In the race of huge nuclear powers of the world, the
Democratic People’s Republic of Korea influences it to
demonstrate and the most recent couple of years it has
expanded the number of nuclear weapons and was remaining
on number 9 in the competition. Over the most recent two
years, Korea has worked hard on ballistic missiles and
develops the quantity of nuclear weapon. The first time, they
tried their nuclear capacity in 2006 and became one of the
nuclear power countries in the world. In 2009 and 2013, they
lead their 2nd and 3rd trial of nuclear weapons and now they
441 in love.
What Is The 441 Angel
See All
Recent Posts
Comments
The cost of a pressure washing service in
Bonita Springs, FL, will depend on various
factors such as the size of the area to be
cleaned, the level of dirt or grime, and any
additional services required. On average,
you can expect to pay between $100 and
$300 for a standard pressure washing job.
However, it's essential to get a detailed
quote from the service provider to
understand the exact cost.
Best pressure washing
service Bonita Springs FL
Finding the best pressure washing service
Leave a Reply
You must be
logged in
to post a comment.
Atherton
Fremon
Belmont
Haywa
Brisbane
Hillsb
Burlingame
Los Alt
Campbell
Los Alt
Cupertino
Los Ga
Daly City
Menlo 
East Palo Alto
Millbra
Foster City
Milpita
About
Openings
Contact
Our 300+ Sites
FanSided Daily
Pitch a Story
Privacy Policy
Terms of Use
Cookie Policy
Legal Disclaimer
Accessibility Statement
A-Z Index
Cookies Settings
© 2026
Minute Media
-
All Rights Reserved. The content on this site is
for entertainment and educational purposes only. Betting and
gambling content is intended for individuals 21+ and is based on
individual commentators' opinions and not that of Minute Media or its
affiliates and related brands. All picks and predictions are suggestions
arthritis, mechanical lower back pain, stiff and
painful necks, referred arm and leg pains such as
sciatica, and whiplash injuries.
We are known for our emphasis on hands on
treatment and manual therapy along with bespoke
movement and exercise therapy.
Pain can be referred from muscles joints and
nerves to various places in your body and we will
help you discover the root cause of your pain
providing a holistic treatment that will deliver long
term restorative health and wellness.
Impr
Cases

= = =

• WHAT IS REQUIRED: Copy out precisely the lines from the line with "gambling content is" to the line with "We are known for our emphasis on hands on" in the material above, including those two lines and omitting all the rest.

• ANSWER BOX:
gambling content is intended for individuals 21+ and is based on
individual commentators' opinions and not that of Minute Media or its
affiliates and related brands. All picks and predictions are suggestions
arthritis, mechanical lower back pain, stiff and
painful necks, referred arm and leg pains such as
sciatica, and whiplash injuries.
We are known for our emphasis on hands on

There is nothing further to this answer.